• What the task asks:
Report how many lines in the following entries contain "Márie". Nothing else should be given.

• Records for this exercise:
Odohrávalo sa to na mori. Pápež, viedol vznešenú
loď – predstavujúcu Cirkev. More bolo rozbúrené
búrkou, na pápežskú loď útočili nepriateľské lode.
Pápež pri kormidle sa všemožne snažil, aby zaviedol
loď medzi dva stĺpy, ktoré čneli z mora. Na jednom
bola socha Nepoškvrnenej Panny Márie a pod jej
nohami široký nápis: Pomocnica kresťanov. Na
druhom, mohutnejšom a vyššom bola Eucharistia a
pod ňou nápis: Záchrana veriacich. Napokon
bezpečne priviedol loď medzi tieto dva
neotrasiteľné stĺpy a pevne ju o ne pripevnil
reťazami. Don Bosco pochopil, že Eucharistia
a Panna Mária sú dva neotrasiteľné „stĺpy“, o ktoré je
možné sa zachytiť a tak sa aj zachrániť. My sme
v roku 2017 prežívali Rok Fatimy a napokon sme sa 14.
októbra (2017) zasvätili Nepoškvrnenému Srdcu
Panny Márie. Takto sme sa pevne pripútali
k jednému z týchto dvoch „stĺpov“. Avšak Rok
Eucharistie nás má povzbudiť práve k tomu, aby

• Worked solution:
2